This should also be known as The Least Sexy Vampire Movie Ever.
How can you have a movie with David Bowie, Catherine Deneuve, and Susan Sarandon as vampires and it not be sexy?! There's gratuitous female nudity (in the first 9 minutes you get two different sets of boobs) and a girl-on-girl scene between the two female leads. For all of you people out there who really wanted to see Susan Sarandon bat for the other team, here you go! Also, seek help.
Ugh. So Miriam (Catherine Deneuve) is a two thousand year old vampire with a slight problem. All her turned lovers only stick around for a couple of hundred years before succumbing to the rapid degeneration of age. David Bowie is her most recent companion, who grows terrified of his declining prowess and seeks out Susan Sarandon, a doctor who specializes in Progeria research. Before he can convince her to help him, he gets all corpsey.

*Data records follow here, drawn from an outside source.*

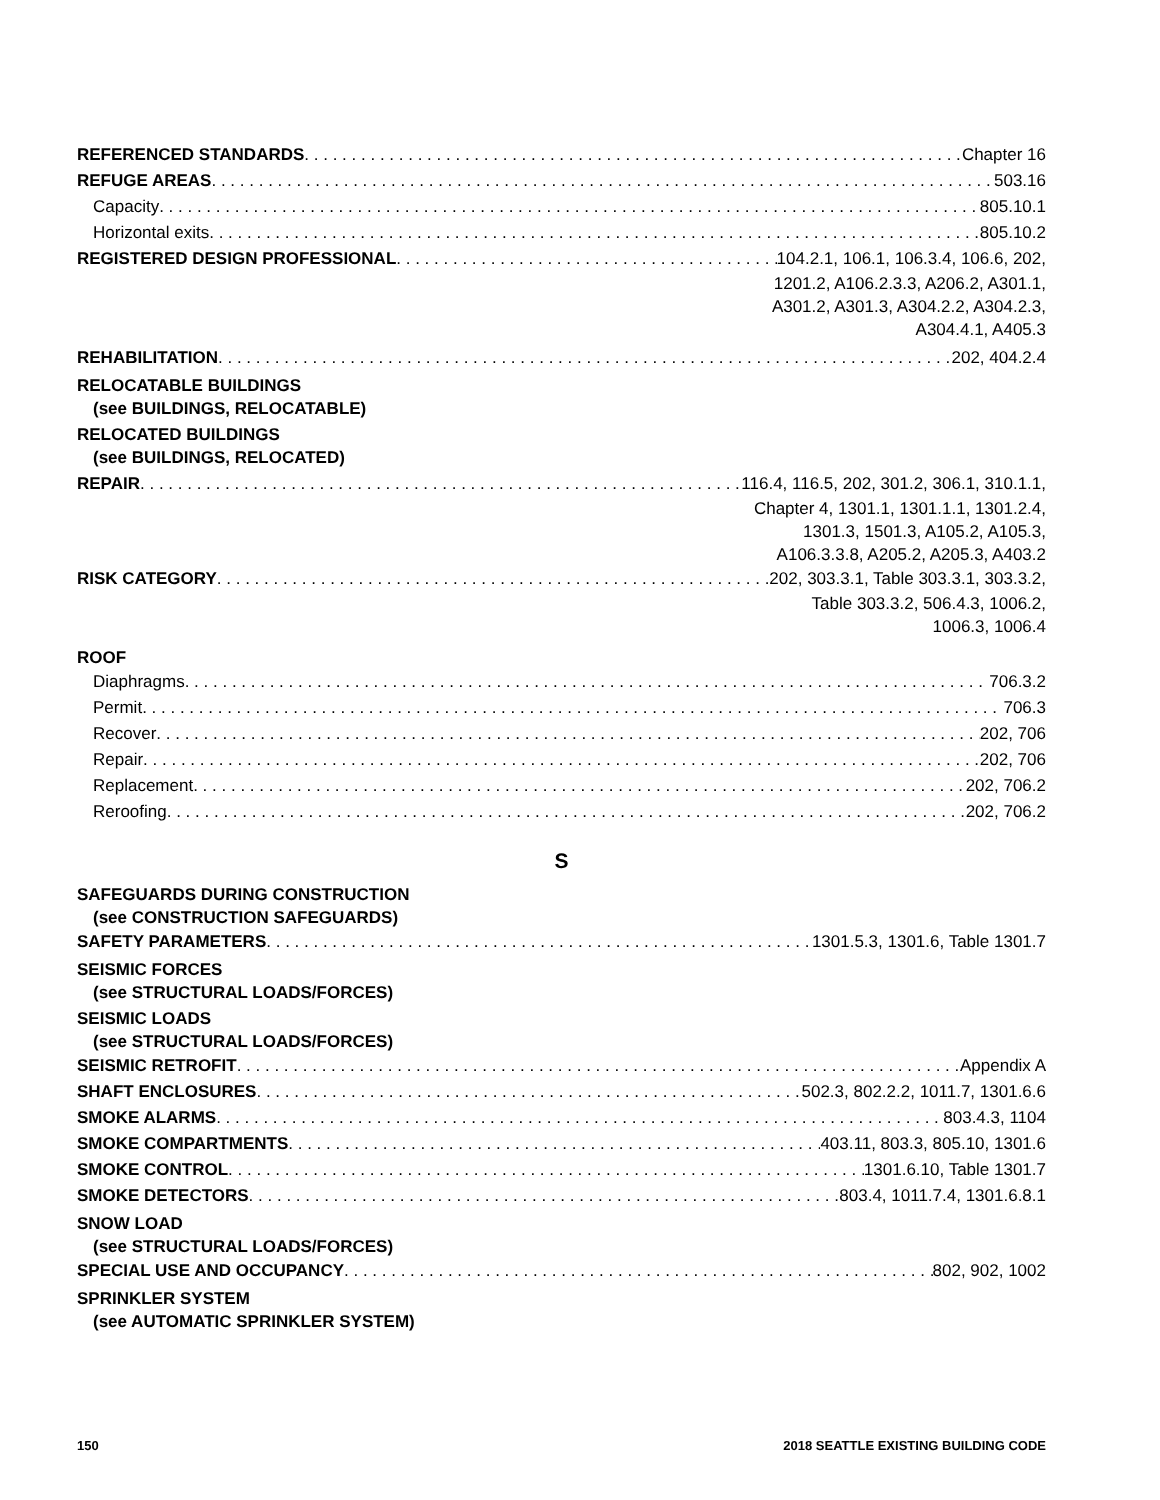REFERENCED STANDARDS Chapter 16
REFUGE AREAS 503.16
Capacity 805.10.1
Horizontal exits 805.10.2
REGISTERED DESIGN PROFESSIONAL 104.2.1, 106.1, 106.3.4, 106.6, 202,
1201.2, A106.2.3.3, A206.2, A301.1,
A301.2, A301.3, A304.2.2, A304.2.3,
A304.4.1, A405.3
REHABILITATION 202, 404.2.4
RELOCATABLE BUILDINGS
(see BUILDINGS, RELOCATABLE)
RELOCATED BUILDINGS
(see BUILDINGS, RELOCATED)
REPAIR 116.4, 116.5, 202, 301.2, 306.1, 310.1.1,
Chapter 4, 1301.1, 1301.1.1, 1301.2.4,
1301.3, 1501.3, A105.2, A105.3,
A106.3.3.8, A205.2, A205.3, A403.2
RISK CATEGORY 202, 303.3.1, Table 303.3.1, 303.3.2,
Table 303.3.2, 506.4.3, 1006.2,
1006.3, 1006.4
ROOF
Diaphragms 706.3.2
Permit 706.3
Recover 202, 706
Repair 202, 706
Replacement 202, 706.2
Reroofing 202, 706.2
S
SAFEGUARDS DURING CONSTRUCTION
(see CONSTRUCTION SAFEGUARDS)
SAFETY PARAMETERS 1301.5.3, 1301.6, Table 1301.7
SEISMIC FORCES
(see STRUCTURAL LOADS/FORCES)
SEISMIC LOADS
(see STRUCTURAL LOADS/FORCES)
SEISMIC RETROFIT Appendix A
SHAFT ENCLOSURES 502.3, 802.2.2, 1011.7, 1301.6.6
SMOKE ALARMS 803.4.3, 1104
SMOKE COMPARTMENTS 403.11, 803.3, 805.10, 1301.6
SMOKE CONTROL 1301.6.10, Table 1301.7
SMOKE DETECTORS 803.4, 1011.7.4, 1301.6.8.1
SNOW LOAD
(see STRUCTURAL LOADS/FORCES)
SPECIAL USE AND OCCUPANCY 802, 902, 1002
SPRINKLER SYSTEM
(see AUTOMATIC SPRINKLER SYSTEM)
150 2018 SEATTLE EXISTING BUILDING CODE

Side note: This is some of the best aging make-up I've ever seen in a film. That, and Catherine Deneuve's gorgeous wardrobe are the only compliments I can give this thing.
But, because he's a vampire, he can't exactly die, so Miriam sticks him in a coffin in her attic...with all the other, presumably aware, coffin-bound loves of her long life. Yeah, locked in a box, forever aging but unable to die? Not sexy.
Doctor Sarandon tracks down David Bowie's information because she feels bad for blowing him off and introduces herself to the grieving Miriam...who immediately seduces and turns her. Like all rebound relationships, this ends badly and proceeds into one of the most WTF endings I've ever seen. Seriously, I'm well-versed in the various vampire canons and I cannot account for a single myth that would explain what the hell happened in the last few minutes of this movie.
It was directed by Tony Scott (Unstoppable, Man on Fire, and oh holy shit Top Gun?! Really?) who has done some of my favorite movies of the last 10 years. This will not be added to that list.